Fałszywy lekarz zatrzymany. Chciał leczyć eliksirami, pokazywał płaszcz ze śladami "pazurów szatana"
Chciał leczyć nowotwór maściami i eliksirami własnej produkcji. 43-letni Andrzej N. podawał się za doktora nauk medycznych wykształconego za granicą. Pacjenci nabrali podejrzeń, gdy pokazał im "płaszcz Matki Bożej z Gwadelupy ze śladami pazurów szatana".
18.05.2021 11:53
O sprawie poinformował portal portal nowiny24.pl.
Ojciec jednej z mieszkanek gminy Korczyn (woj. świętokrzyskie) miał zdiagnozowany nowotwór. Kobieta usłyszała o lekarzu, który jest specjalistą w leczeniu ciężkich przypadków różnych chorób. Postanowiła skorzystać z jego porad.

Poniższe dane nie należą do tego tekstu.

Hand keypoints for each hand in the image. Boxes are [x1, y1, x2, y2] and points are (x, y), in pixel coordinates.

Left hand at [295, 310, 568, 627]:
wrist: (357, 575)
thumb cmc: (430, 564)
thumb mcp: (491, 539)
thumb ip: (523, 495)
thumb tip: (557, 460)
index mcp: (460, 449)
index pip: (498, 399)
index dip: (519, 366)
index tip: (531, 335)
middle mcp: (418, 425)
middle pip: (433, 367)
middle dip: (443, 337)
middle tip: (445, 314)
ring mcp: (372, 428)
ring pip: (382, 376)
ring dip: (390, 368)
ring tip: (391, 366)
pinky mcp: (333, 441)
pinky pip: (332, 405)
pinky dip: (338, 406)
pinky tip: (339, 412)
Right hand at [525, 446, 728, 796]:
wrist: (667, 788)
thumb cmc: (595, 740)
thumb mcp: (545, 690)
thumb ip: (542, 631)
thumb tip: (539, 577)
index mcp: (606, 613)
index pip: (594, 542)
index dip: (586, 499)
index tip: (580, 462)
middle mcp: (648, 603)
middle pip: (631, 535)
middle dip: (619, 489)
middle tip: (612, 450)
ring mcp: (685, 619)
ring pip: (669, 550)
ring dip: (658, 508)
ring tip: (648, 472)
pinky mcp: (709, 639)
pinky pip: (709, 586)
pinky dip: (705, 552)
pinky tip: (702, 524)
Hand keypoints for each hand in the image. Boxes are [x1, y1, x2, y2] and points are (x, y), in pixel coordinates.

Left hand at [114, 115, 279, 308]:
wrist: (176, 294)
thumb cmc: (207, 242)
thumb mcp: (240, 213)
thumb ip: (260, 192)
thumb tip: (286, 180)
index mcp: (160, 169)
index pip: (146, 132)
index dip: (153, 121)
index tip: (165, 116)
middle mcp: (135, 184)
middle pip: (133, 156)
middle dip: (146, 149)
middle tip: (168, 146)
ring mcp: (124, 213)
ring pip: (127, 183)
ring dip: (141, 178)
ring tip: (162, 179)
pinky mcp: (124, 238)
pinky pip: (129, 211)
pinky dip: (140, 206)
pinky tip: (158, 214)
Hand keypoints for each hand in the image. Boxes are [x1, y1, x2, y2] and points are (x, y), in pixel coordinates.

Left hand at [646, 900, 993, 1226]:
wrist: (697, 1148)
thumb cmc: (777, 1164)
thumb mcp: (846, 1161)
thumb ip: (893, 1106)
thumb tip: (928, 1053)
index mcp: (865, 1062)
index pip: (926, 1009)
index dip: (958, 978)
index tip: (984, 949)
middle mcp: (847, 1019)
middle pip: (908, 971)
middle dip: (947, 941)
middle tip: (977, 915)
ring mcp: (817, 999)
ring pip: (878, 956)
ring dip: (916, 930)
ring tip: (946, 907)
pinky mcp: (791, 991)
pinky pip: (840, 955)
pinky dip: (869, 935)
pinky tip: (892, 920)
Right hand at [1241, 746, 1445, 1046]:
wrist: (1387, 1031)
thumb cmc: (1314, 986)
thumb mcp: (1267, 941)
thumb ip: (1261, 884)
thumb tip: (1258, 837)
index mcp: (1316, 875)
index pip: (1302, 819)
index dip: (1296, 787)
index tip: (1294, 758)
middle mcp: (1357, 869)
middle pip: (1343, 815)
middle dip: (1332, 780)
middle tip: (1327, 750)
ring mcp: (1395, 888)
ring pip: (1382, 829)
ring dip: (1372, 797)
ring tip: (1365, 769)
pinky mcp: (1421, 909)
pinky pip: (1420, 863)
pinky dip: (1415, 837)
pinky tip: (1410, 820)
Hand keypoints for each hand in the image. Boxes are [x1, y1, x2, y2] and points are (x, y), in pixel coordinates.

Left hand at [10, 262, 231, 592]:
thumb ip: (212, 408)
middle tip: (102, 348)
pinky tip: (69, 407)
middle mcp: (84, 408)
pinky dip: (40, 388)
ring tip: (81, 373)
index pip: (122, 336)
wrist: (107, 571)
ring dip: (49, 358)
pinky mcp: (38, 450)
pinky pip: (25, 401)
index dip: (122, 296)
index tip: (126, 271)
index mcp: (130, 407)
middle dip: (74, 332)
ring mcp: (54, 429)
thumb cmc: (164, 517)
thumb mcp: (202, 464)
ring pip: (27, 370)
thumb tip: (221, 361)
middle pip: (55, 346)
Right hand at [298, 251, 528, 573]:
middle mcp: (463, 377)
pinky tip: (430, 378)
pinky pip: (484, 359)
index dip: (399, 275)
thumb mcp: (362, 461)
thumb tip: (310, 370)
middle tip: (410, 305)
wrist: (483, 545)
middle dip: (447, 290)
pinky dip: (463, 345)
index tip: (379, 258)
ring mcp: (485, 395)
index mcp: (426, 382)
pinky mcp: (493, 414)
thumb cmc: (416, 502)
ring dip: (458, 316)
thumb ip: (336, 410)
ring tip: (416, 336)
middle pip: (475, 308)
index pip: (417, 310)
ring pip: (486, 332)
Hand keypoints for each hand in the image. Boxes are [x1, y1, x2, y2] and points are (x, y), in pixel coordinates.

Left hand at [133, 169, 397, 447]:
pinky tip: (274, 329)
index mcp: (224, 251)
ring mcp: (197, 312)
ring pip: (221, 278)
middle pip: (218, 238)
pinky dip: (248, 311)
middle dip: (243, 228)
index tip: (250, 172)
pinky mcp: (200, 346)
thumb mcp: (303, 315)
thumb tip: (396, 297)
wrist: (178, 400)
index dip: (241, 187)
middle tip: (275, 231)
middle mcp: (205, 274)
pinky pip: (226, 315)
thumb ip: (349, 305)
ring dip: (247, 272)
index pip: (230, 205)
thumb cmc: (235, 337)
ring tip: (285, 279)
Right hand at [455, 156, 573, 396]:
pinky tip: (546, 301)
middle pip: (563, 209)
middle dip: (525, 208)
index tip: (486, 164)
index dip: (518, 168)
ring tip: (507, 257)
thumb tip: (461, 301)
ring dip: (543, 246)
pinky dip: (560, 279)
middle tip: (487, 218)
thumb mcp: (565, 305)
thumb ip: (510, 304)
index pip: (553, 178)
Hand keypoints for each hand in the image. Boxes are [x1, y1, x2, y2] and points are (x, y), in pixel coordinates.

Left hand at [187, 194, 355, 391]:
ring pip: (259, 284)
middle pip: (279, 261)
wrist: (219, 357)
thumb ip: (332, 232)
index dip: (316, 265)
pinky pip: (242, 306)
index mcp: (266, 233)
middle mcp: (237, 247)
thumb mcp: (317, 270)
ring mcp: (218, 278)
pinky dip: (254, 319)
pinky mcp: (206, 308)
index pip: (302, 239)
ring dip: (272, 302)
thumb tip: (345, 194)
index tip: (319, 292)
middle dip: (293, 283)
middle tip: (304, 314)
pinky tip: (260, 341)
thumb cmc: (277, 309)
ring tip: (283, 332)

Mężczyzna miał przedstawić się jako lekarz wojskowy pracujący w Polsce i na Słowacji. Za krótką konsultację, podczas której stwierdził, że chory ma źle wykonane zdjęcia tomograficzne, przyjął 400 zł.
Zobacz też: Róża Thun odeszła z PO. Komentarz Leszka Millera
Obiecał też skonsultować się z lekarzami w Warszawie i załatwić dojścia do tamtejszej kliniki. Dodatkowo nakazał używanie maści i eliksirów własnej produkcji.
Tajemnicze rekwizyty "doktora"
Na jednej wizycie u rodziny się nie skończyło. Po dwóch dniach 43-latek próbował zrobić choremu zastrzyk z witaminą C. Miał jednak problemy z wkłuciem się w żyłę, dlatego zaniechał tego pomysłu.
Wątpliwości rodziny wzbudził jednak tajemniczy rekwizyt, który miał pokazać "lekarz". Stwierdził bowiem, że jest również doktorem duszy i zaprezentował "płaszcz Matki Bożej z Gwadelupy ze śladami pazurów szatana".
To wtedy córka chorego postanowiła powiadomić policję.
Mężczyźnie grozi 8 lat więzienia
Do zatrzymania doszło niemal natychmiast. Fałszywy lekarz miał tłumaczyć funkcjonariuszom, że nie ma przy sobie dokumentu potwierdzającego kwalifikacje, ale jest zarejestrowanym doktorem na Ukrainie.
W jego samochodzie znaleziono dostępne bez recepty maści i tabletki.
- Mieszkaniec powiatu jarosławskiego usłyszał zarzut doprowadzenia dwóch osób do niekorzystnego rozporządzanie mieniem, wprowadzając je w błąd co do wykonywanego zawodu - poinformowali funkcjonariusze.
Łącznie rodzina chorego na nowotwór straciła 1100 złotych. 43-latek przyznał się do zarzucanych mu czynów.
Zgodnie z art. 286 Kodeksu karnego mężczyźnie grozi kara pozbawienia wolności od sześciu miesięcy do ośmiu lat.